* **Instructions to follow**:
Output every one of the following rows unchanged, in the same order.

Keypoint correspondence data:

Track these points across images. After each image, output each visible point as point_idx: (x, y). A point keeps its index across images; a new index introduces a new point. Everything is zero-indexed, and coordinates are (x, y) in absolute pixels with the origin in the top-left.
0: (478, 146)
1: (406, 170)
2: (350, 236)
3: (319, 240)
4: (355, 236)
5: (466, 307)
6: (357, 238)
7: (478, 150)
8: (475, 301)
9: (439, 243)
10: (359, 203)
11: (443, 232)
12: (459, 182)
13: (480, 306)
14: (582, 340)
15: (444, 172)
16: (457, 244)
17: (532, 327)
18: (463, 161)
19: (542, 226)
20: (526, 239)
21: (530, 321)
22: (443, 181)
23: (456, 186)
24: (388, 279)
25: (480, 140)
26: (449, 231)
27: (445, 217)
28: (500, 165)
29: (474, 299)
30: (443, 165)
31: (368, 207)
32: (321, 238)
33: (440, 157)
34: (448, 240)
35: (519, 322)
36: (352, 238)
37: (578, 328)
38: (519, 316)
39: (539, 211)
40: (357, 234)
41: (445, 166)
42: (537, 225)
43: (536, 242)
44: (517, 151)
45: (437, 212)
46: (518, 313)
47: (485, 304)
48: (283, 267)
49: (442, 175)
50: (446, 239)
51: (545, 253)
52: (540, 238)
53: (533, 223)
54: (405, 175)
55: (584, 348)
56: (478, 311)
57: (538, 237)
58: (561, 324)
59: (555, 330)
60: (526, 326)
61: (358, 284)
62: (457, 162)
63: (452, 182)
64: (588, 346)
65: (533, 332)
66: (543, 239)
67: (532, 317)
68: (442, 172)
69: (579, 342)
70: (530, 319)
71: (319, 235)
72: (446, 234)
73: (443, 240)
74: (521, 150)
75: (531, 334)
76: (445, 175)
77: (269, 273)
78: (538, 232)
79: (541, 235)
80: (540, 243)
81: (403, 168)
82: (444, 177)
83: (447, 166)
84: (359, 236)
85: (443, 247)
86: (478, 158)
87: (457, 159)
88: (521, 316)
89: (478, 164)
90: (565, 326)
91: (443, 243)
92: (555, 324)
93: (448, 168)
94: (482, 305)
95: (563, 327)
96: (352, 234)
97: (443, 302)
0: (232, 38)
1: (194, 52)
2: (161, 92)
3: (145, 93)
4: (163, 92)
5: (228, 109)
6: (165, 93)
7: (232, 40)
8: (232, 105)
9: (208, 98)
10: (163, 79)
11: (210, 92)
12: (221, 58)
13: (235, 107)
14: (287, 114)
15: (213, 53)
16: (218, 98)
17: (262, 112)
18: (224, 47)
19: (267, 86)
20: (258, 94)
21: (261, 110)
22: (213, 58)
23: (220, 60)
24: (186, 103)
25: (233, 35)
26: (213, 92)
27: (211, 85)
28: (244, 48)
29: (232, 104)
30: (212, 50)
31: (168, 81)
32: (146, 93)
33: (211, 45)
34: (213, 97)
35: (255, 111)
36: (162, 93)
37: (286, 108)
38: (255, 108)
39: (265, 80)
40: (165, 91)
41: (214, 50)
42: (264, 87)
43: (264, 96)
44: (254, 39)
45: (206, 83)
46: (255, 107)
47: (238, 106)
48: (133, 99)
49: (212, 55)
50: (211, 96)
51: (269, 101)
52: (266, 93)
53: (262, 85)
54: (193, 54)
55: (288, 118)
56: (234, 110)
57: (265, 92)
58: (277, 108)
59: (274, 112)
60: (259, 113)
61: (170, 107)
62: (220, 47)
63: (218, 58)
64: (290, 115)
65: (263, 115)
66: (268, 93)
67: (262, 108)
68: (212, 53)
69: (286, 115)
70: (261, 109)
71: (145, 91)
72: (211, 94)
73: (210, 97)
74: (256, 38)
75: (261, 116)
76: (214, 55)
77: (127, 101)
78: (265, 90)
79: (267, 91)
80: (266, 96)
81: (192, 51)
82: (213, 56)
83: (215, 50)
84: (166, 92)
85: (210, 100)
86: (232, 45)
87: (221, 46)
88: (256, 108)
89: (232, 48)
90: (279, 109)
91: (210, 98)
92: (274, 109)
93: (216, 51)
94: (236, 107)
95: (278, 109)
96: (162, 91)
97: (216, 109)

* **Response area**:
Track these points across images. After each image, output each visible point as point_idx: (x, y). A point keeps its index across images; a new index introduces a new point. Everything is zero-indexed, and coordinates are (x, y) in absolute pixels with the origin in the top-left.
0: (478, 146)
1: (406, 170)
2: (350, 236)
3: (319, 240)
4: (355, 236)
5: (466, 307)
6: (357, 238)
7: (478, 150)
8: (475, 301)
9: (439, 243)
10: (359, 203)
11: (443, 232)
12: (459, 182)
13: (480, 306)
14: (582, 340)
15: (444, 172)
16: (457, 244)
17: (532, 327)
18: (463, 161)
19: (542, 226)
20: (526, 239)
21: (530, 321)
22: (443, 181)
23: (456, 186)
24: (388, 279)
25: (480, 140)
26: (449, 231)
27: (445, 217)
28: (500, 165)
29: (474, 299)
30: (443, 165)
31: (368, 207)
32: (321, 238)
33: (440, 157)
34: (448, 240)
35: (519, 322)
36: (352, 238)
37: (578, 328)
38: (519, 316)
39: (539, 211)
40: (357, 234)
41: (445, 166)
42: (537, 225)
43: (536, 242)
44: (517, 151)
45: (437, 212)
46: (518, 313)
47: (485, 304)
48: (283, 267)
49: (442, 175)
50: (446, 239)
51: (545, 253)
52: (540, 238)
53: (533, 223)
54: (405, 175)
55: (584, 348)
56: (478, 311)
57: (538, 237)
58: (561, 324)
59: (555, 330)
60: (526, 326)
61: (358, 284)
62: (457, 162)
63: (452, 182)
64: (588, 346)
65: (533, 332)
66: (543, 239)
67: (532, 317)
68: (442, 172)
69: (579, 342)
70: (530, 319)
71: (319, 235)
72: (446, 234)
73: (443, 240)
74: (521, 150)
75: (531, 334)
76: (445, 175)
77: (269, 273)
78: (538, 232)
79: (541, 235)
80: (540, 243)
81: (403, 168)
82: (444, 177)
83: (447, 166)
84: (359, 236)
85: (443, 247)
86: (478, 158)
87: (457, 159)
88: (521, 316)
89: (478, 164)
90: (565, 326)
91: (443, 243)
92: (555, 324)
93: (448, 168)
94: (482, 305)
95: (563, 327)
96: (352, 234)
97: (443, 302)
0: (232, 38)
1: (194, 52)
2: (161, 92)
3: (145, 93)
4: (163, 92)
5: (228, 109)
6: (165, 93)
7: (232, 40)
8: (232, 105)
9: (208, 98)
10: (163, 79)
11: (210, 92)
12: (221, 58)
13: (235, 107)
14: (287, 114)
15: (213, 53)
16: (218, 98)
17: (262, 112)
18: (224, 47)
19: (267, 86)
20: (258, 94)
21: (261, 110)
22: (213, 58)
23: (220, 60)
24: (186, 103)
25: (233, 35)
26: (213, 92)
27: (211, 85)
28: (244, 48)
29: (232, 104)
30: (212, 50)
31: (168, 81)
32: (146, 93)
33: (211, 45)
34: (213, 97)
35: (255, 111)
36: (162, 93)
37: (286, 108)
38: (255, 108)
39: (265, 80)
40: (165, 91)
41: (214, 50)
42: (264, 87)
43: (264, 96)
44: (254, 39)
45: (206, 83)
46: (255, 107)
47: (238, 106)
48: (133, 99)
49: (212, 55)
50: (211, 96)
51: (269, 101)
52: (266, 93)
53: (262, 85)
54: (193, 54)
55: (288, 118)
56: (234, 110)
57: (265, 92)
58: (277, 108)
59: (274, 112)
60: (259, 113)
61: (170, 107)
62: (220, 47)
63: (218, 58)
64: (290, 115)
65: (263, 115)
66: (268, 93)
67: (262, 108)
68: (212, 53)
69: (286, 115)
70: (261, 109)
71: (145, 91)
72: (211, 94)
73: (210, 97)
74: (256, 38)
75: (261, 116)
76: (214, 55)
77: (127, 101)
78: (265, 90)
79: (267, 91)
80: (266, 96)
81: (192, 51)
82: (213, 56)
83: (215, 50)
84: (166, 92)
85: (210, 100)
86: (232, 45)
87: (221, 46)
88: (256, 108)
89: (232, 48)
90: (279, 109)
91: (210, 98)
92: (274, 109)
93: (216, 51)
94: (236, 107)
95: (278, 109)
96: (162, 91)
97: (216, 109)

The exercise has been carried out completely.